Most of the photographs centered around life in Brooklyn and Queens from decades ago. Since they weren’t too expensive, he decided to purchase them.
But while going through the photographs, much to his shock, the eagle-eyed movie fanatic noticed that there were authentic photos of Garland, Rooney, Bert Lahr and Ray Bolger.
By day, Brucato is a clinical psychologist working at a hospital in Manhattan. In his personal life, where he goes by the nickname “Sonny” by family and friends, he’s an avid collector of memorabilia.
In fact, Brucato’s family often sells memorabilia on the internet, and he is considered an authority when it comes to autographs. He’s a consultant to the autograph authentication company James Spence, and his personal collection features 40,000 pieces, including autographs from stars such as Marilyn Monroe, Frank Sinatra and John Wayne.
He doesn’t often deal with photographs, but he instantly recognized the value of the photos from his recent purchase.
“It’s like they found their way to me, it’s very weird,” Brucato said. “There’s nothing I love more than a mystery, and when I picked up those photos I had to piece it all together.”
Brucato was able to determine that the photos were candid snapshots taken at the historic Loew's Capitol debut of “The Wizard of Oz” sometime in late August or early September of 1939.
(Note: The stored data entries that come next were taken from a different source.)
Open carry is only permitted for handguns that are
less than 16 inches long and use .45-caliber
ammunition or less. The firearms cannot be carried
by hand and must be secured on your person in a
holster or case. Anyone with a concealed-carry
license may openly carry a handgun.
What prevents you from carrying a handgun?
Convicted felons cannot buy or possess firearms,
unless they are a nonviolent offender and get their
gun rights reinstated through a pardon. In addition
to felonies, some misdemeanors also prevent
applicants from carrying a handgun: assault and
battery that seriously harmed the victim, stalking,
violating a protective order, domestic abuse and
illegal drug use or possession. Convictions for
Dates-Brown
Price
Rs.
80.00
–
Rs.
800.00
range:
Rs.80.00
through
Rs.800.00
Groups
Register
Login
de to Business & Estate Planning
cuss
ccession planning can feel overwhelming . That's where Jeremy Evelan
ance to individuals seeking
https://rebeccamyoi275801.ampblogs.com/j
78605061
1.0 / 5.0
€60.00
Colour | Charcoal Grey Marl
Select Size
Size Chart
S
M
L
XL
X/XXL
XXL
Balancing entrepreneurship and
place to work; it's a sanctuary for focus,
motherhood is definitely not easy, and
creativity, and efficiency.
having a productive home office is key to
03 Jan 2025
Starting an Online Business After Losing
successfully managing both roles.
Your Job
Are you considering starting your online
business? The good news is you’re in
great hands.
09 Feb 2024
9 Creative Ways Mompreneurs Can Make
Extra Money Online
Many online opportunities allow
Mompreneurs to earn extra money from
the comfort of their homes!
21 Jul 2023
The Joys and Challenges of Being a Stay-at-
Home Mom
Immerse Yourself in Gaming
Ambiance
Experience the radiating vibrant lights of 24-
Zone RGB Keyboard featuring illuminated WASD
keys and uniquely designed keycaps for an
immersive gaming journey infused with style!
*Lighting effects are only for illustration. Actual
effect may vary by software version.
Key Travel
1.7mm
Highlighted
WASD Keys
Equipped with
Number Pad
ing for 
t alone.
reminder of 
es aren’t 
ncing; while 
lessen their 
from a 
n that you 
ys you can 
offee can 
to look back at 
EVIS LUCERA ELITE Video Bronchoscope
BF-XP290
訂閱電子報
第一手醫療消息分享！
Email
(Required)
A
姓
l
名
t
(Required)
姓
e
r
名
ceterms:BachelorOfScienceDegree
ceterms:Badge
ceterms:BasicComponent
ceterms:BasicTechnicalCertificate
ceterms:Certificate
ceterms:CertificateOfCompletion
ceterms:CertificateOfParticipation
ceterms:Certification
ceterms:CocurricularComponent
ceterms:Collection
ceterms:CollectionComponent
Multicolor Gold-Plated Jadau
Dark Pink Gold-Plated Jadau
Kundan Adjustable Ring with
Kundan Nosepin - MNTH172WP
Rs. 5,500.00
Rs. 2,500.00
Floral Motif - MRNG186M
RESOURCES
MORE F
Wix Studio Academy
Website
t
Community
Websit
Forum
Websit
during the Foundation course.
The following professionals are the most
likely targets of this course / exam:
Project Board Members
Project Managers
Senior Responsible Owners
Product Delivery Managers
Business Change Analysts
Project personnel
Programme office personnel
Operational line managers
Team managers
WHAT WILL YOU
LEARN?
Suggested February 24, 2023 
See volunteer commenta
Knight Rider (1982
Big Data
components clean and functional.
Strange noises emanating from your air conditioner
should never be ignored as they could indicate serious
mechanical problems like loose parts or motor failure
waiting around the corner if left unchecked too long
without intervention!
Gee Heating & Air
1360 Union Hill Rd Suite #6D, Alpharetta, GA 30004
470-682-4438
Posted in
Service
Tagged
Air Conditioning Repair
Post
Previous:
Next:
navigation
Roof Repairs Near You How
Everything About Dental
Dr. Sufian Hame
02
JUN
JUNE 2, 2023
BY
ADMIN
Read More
After almost two months of research, he learned the photos belonged to friends of a politically connected family, all of whom are pictured in other photographs within the collection.
He was even able to track down and visit the family’s home in Brooklyn, which still looks the same as it did back then.
“They were basically lucky people who knew someone important and were able to attend major events,” he said. “The photos are special and historical.”
In the photographs of the film premiere, one can see moments such as Garland arriving and hopping out of her taxi, Lahr signing autographs, and Rooney and Garland standing in front of the movie screen inside the Capitol Theatre.
“The photographs tell you things that you can’t really learn anywhere else, like what did these people wear, were they friendly with fans, and what did the theatre look like in those days,” Brucato said.
Other photographs included in the collection were of the 1939 World’s Fair and a lot of architectural shots.
Brucato decided to put the “Wizard of Oz” photographs on eBay, although he did consider keeping them for himself. But there two things that prompted him to auction them.
First, he figured that someone, a fan of the movie or the stars, would go crazy for them.
“Secondly, money’s money,” he said. “At the end of the day you’ve got to pay your bills, and I thought I had the pleasure of figuring out what they were and I knew they would enchant someone.”
About three weeks ago, he auctioned the 11 photographs for $1,235.
“I paid virtually nothing for them and they ended up being worth a considerable amount of money,” he said. “For 11 old photographs to go for as much as they did, it speaks to the excitement.
“It’s really amazing what you can find thrown in the thrift shop,” he added.